▸ **PROBLEM TO WORK ON**
Count how many of the lines below contain the word "printed", and give only that number.

▸ **EXCERPTED DATA**
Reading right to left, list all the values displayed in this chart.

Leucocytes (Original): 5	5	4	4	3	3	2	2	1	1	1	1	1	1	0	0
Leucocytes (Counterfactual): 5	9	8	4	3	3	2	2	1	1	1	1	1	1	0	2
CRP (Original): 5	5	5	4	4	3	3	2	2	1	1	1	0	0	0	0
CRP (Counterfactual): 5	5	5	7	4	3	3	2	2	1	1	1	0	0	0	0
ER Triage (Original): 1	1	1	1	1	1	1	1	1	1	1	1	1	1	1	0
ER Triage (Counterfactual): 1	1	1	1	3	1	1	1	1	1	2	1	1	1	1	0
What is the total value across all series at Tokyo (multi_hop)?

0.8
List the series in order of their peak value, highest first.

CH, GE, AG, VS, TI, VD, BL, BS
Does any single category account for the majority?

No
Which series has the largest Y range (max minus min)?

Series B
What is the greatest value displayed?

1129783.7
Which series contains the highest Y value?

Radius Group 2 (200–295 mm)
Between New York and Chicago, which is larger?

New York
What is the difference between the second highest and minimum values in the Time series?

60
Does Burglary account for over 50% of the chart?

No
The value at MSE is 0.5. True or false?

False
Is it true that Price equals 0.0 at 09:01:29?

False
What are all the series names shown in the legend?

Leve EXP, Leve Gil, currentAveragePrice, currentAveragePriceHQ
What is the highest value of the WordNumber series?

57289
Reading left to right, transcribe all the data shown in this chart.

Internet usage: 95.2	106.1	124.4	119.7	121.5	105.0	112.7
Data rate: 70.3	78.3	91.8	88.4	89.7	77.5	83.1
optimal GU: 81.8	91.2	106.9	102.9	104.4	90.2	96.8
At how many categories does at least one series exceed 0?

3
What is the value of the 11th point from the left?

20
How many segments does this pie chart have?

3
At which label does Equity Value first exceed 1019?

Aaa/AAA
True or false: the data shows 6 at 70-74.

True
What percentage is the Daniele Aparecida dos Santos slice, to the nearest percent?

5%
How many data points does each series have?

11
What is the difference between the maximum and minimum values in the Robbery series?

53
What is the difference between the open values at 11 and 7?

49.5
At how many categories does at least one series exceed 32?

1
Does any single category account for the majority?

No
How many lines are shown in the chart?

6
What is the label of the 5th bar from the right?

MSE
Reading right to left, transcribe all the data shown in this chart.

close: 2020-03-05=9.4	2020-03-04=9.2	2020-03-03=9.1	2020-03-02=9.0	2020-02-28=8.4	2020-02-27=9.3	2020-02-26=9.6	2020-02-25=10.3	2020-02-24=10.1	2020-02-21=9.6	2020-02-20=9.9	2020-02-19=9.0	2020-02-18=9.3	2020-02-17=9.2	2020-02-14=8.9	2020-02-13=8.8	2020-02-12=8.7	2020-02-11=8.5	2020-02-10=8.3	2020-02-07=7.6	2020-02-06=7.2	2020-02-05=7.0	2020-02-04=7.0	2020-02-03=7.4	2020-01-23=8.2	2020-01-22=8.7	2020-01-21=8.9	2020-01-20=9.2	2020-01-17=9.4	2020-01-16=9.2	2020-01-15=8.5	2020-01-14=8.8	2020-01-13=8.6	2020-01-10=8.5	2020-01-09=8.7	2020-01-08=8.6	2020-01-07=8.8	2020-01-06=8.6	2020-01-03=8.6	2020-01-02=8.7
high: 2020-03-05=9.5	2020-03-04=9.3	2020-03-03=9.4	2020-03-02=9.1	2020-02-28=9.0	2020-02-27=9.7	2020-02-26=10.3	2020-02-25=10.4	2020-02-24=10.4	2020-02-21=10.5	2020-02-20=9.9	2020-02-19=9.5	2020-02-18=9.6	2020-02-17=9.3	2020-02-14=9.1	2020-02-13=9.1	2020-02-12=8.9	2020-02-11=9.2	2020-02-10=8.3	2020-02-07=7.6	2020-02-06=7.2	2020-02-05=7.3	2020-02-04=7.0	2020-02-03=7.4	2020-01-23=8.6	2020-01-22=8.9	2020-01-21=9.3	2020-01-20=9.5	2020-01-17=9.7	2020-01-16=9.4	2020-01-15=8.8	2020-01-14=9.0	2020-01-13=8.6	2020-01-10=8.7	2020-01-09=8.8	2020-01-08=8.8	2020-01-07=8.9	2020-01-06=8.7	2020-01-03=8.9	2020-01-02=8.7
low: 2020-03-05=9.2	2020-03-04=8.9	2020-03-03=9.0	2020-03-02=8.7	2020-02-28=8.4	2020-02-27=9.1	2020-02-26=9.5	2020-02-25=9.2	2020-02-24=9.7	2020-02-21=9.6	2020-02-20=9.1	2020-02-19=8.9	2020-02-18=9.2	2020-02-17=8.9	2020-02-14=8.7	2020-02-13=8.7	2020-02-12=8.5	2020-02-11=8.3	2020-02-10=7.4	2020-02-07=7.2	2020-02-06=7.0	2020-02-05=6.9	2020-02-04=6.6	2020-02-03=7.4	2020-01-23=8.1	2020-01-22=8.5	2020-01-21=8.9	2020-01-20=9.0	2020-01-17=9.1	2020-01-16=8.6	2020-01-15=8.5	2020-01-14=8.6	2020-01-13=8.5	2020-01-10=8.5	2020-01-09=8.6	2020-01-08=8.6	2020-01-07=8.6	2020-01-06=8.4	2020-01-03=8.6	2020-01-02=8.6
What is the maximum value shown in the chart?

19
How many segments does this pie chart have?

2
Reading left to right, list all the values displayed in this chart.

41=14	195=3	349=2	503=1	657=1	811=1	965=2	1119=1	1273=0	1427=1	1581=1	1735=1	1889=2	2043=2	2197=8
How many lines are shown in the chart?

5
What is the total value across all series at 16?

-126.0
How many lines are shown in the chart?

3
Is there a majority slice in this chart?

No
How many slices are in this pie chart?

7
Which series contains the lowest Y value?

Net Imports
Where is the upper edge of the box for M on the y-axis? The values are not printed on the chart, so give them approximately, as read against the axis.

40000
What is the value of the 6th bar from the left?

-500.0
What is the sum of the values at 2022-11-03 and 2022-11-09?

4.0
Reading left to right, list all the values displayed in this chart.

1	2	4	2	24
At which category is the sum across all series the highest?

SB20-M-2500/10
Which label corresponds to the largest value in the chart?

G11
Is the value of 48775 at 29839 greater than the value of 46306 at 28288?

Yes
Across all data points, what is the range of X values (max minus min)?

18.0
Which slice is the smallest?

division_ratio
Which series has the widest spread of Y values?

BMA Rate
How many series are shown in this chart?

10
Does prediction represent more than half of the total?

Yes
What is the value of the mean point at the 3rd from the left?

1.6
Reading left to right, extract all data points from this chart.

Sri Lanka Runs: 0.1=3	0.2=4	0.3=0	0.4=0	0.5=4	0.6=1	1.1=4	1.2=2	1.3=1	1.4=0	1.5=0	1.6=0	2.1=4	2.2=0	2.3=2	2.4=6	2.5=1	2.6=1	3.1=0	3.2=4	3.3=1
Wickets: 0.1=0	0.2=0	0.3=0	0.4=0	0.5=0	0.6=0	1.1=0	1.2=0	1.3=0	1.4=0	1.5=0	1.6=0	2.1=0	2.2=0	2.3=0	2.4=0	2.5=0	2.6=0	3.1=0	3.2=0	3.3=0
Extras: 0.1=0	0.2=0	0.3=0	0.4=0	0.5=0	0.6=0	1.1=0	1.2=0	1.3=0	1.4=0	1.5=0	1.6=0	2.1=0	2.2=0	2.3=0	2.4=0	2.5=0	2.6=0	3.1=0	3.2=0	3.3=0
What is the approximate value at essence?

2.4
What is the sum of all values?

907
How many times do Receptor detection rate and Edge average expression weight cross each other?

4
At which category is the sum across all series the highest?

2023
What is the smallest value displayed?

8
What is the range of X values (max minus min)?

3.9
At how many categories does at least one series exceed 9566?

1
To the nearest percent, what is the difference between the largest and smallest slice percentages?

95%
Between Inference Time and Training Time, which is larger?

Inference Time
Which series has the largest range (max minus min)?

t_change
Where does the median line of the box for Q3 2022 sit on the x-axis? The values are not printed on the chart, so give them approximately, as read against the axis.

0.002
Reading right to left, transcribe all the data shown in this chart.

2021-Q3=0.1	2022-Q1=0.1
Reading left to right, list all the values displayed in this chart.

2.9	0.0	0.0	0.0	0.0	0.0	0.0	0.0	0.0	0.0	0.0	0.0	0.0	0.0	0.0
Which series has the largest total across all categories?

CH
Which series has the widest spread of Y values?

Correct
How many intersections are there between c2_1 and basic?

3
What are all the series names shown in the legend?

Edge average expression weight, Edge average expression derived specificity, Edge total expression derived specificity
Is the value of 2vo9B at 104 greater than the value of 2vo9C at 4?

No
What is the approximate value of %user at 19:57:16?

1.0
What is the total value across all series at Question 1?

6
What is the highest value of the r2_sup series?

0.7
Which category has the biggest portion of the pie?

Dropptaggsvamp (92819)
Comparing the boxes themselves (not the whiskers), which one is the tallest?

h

▸ **RESULT FOR THIS EXERCISE**
2